Material for this exercise:
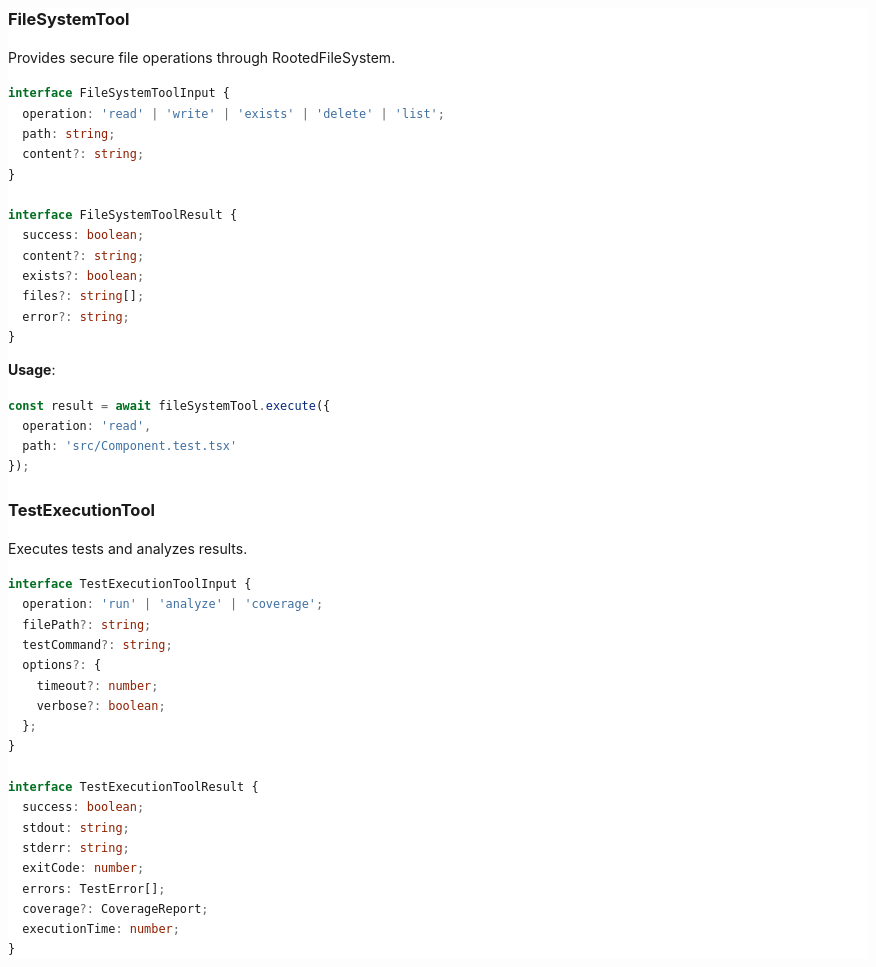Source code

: ### FileSystemTool

Provides secure file operations through RootedFileSystem.

```typescript
interface FileSystemToolInput {
  operation: 'read' | 'write' | 'exists' | 'delete' | 'list';
  path: string;
  content?: string;
}

interface FileSystemToolResult {
  success: boolean;
  content?: string;
  exists?: boolean;
  files?: string[];
  error?: string;
}
```

**Usage**:
```typescript
const result = await fileSystemTool.execute({
  operation: 'read',
  path: 'src/Component.test.tsx'
});
```

### TestExecutionTool

Executes tests and analyzes results.

```typescript
interface TestExecutionToolInput {
  operation: 'run' | 'analyze' | 'coverage';
  filePath?: string;
  testCommand?: string;
  options?: {
    timeout?: number;
    verbose?: boolean;
  };
}

interface TestExecutionToolResult {
  success: boolean;
  stdout: string;
  stderr: string;
  exitCode: number;
  errors: TestError[];
  coverage?: CoverageReport;
  executionTime: number;
}
```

Task objective:
Each line of the data above must be repeated exactly, images excluded.

Output for this task:
Source code

: ### FileSystemTool

Provides secure file operations through RootedFileSystem.

```typescript
interface FileSystemToolInput {
  operation: 'read' | 'write' | 'exists' | 'delete' | 'list';
  path: string;
  content?: string;
}

interface FileSystemToolResult {
  success: boolean;
  content?: string;
  exists?: boolean;
  files?: string[];
  error?: string;
}
```

**Usage**:
```typescript
const result = await fileSystemTool.execute({
  operation: 'read',
  path: 'src/Component.test.tsx'
});
```

### TestExecutionTool

Executes tests and analyzes results.

```typescript
interface TestExecutionToolInput {
  operation: 'run' | 'analyze' | 'coverage';
  filePath?: string;
  testCommand?: string;
  options?: {
    timeout?: number;
    verbose?: boolean;
  };
}

interface TestExecutionToolResult {
  success: boolean;
  stdout: string;
  stderr: string;
  exitCode: number;
  errors: TestError[];
  coverage?: CoverageReport;
  executionTime: number;
}
```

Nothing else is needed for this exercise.